**TASK GOAL**
Send back every record word for word, with nothing missing.

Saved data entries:
_ _ _

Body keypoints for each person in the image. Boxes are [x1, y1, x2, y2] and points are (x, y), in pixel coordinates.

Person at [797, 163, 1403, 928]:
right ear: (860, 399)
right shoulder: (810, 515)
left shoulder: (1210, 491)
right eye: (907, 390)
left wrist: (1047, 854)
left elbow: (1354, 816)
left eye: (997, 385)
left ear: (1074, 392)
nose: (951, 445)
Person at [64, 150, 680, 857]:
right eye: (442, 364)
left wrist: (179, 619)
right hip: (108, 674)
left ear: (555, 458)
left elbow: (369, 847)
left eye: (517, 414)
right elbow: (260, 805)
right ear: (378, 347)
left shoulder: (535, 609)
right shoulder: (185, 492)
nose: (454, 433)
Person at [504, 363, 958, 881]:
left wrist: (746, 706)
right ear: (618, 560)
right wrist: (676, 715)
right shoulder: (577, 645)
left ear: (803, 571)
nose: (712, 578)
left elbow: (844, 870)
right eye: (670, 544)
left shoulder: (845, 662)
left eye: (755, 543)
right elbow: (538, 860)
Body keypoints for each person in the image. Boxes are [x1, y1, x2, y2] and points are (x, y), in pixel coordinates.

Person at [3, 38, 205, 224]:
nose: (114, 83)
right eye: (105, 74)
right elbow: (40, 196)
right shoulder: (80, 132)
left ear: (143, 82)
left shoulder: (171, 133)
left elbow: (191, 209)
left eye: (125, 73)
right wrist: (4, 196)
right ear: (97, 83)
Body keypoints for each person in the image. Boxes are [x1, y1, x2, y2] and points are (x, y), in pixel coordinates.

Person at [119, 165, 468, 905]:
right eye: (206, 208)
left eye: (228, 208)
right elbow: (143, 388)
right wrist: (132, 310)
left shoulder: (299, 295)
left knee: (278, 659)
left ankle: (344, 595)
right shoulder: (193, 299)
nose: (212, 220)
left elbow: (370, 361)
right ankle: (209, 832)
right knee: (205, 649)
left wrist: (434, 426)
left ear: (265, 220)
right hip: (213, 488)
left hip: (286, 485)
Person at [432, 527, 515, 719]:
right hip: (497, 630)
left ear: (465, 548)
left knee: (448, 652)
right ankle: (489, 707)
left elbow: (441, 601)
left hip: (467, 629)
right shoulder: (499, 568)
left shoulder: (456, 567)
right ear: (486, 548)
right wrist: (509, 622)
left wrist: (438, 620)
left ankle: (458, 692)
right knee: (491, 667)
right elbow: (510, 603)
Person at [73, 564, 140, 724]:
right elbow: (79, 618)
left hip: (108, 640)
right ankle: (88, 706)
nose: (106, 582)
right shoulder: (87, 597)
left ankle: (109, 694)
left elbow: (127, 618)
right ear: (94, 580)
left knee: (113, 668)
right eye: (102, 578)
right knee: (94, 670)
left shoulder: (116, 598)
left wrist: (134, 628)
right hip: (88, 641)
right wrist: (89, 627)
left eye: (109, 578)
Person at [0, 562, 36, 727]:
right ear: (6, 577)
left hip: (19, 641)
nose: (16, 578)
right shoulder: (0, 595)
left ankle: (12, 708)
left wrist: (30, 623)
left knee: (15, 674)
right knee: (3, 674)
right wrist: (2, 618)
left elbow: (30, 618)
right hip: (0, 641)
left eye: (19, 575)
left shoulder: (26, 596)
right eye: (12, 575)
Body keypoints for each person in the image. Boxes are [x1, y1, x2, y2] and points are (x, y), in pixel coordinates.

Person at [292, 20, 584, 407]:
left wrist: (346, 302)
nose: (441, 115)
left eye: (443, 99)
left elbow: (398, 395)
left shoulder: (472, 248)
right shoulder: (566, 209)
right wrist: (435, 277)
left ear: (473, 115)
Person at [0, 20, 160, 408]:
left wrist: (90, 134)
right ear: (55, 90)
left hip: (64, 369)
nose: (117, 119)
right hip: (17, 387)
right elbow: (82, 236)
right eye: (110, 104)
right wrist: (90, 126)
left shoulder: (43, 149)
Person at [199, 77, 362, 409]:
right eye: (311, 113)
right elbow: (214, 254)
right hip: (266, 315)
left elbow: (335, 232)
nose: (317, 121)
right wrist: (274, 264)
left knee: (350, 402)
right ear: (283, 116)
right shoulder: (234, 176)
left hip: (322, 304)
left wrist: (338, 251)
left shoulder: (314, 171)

_ _ _

**SOLUTION BELOW**
Body keypoints for each person in the image. Boxes are [x1, y1, x2, y2] and points are (x, y), in pixel coordinates.

Person at [797, 163, 1403, 928]:
right ear: (860, 399)
right shoulder: (810, 515)
left shoulder: (1210, 491)
right eye: (907, 390)
left wrist: (1047, 854)
left elbow: (1354, 816)
left eye: (997, 385)
left ear: (1074, 392)
nose: (951, 445)
Person at [64, 150, 680, 857]:
right eye: (442, 364)
left wrist: (179, 619)
right hip: (108, 674)
left ear: (555, 458)
left elbow: (369, 847)
left eye: (517, 414)
right elbow: (260, 805)
right ear: (378, 347)
left shoulder: (535, 609)
right shoulder: (185, 492)
nose: (454, 433)
Person at [504, 363, 958, 881]:
left wrist: (746, 706)
right ear: (618, 560)
right wrist: (676, 715)
right shoulder: (577, 645)
left ear: (803, 571)
nose: (712, 578)
left elbow: (844, 870)
right eye: (670, 544)
left shoulder: (845, 662)
left eye: (755, 543)
right elbow: (538, 860)
Body keypoints for each person in the image. Boxes are [x1, y1, x2, y2] and points are (x, y), in pixel coordinates.

Person at [3, 38, 205, 224]:
nose: (114, 83)
right eye: (105, 74)
right elbow: (40, 196)
right shoulder: (80, 132)
left ear: (143, 82)
left shoulder: (171, 133)
left elbow: (191, 209)
left eye: (125, 73)
right wrist: (4, 196)
right ear: (97, 83)
Body keypoints for each person in the image. Boxes are [x1, y1, x2, y2] and points are (x, y), in pixel coordinates.

Person at [119, 165, 468, 905]:
right eye: (206, 208)
left eye: (228, 208)
right elbow: (143, 388)
right wrist: (132, 310)
left shoulder: (299, 295)
left knee: (278, 659)
left ankle: (344, 595)
right shoulder: (193, 299)
nose: (212, 220)
left elbow: (370, 361)
right ankle: (209, 832)
right knee: (205, 649)
left wrist: (434, 426)
left ear: (265, 220)
right hip: (213, 488)
left hip: (286, 485)
Person at [432, 527, 515, 719]:
right hip: (497, 630)
left ear: (465, 548)
left knee: (448, 652)
right ankle: (489, 707)
left elbow: (441, 601)
left hip: (467, 629)
right shoulder: (499, 568)
left shoulder: (456, 567)
right ear: (486, 548)
right wrist: (509, 622)
left wrist: (438, 620)
left ankle: (458, 692)
right knee: (491, 667)
right elbow: (510, 603)
Person at [73, 564, 140, 724]:
right elbow: (79, 618)
left hip: (108, 640)
right ankle: (88, 706)
nose: (106, 582)
right shoulder: (87, 597)
left ankle: (109, 694)
left elbow: (127, 618)
right ear: (94, 580)
left knee: (113, 668)
right eye: (102, 578)
right knee: (94, 670)
left shoulder: (116, 598)
left wrist: (134, 628)
right hip: (88, 641)
right wrist: (89, 627)
left eye: (109, 578)
Person at [0, 562, 36, 727]:
right ear: (6, 577)
left hip: (19, 641)
nose: (16, 578)
right shoulder: (0, 595)
left ankle: (12, 708)
left wrist: (30, 623)
left knee: (15, 674)
right knee: (3, 674)
right wrist: (2, 618)
left elbow: (30, 618)
right hip: (0, 641)
left eye: (19, 575)
left shoulder: (26, 596)
right eye: (12, 575)
Body keypoints for each person in the image. Boxes are [x1, y1, x2, y2] and points are (x, y), in pixel coordinates.

Person at [292, 20, 584, 407]:
left wrist: (346, 302)
nose: (441, 115)
left eye: (443, 99)
left elbow: (398, 395)
left shoulder: (472, 248)
right shoulder: (566, 209)
right wrist: (435, 277)
left ear: (473, 115)
Person at [0, 20, 160, 408]:
left wrist: (90, 134)
right ear: (55, 90)
left hip: (64, 369)
nose: (117, 119)
right hip: (17, 387)
right elbow: (82, 236)
right eye: (110, 104)
right wrist: (90, 126)
left shoulder: (43, 149)
Person at [199, 77, 362, 409]:
right eye: (311, 113)
right elbow: (214, 254)
right hip: (266, 315)
left elbow: (335, 232)
nose: (317, 121)
right wrist: (274, 264)
left knee: (350, 402)
right ear: (283, 116)
right shoulder: (234, 176)
left hip: (322, 304)
left wrist: (338, 251)
left shoulder: (314, 171)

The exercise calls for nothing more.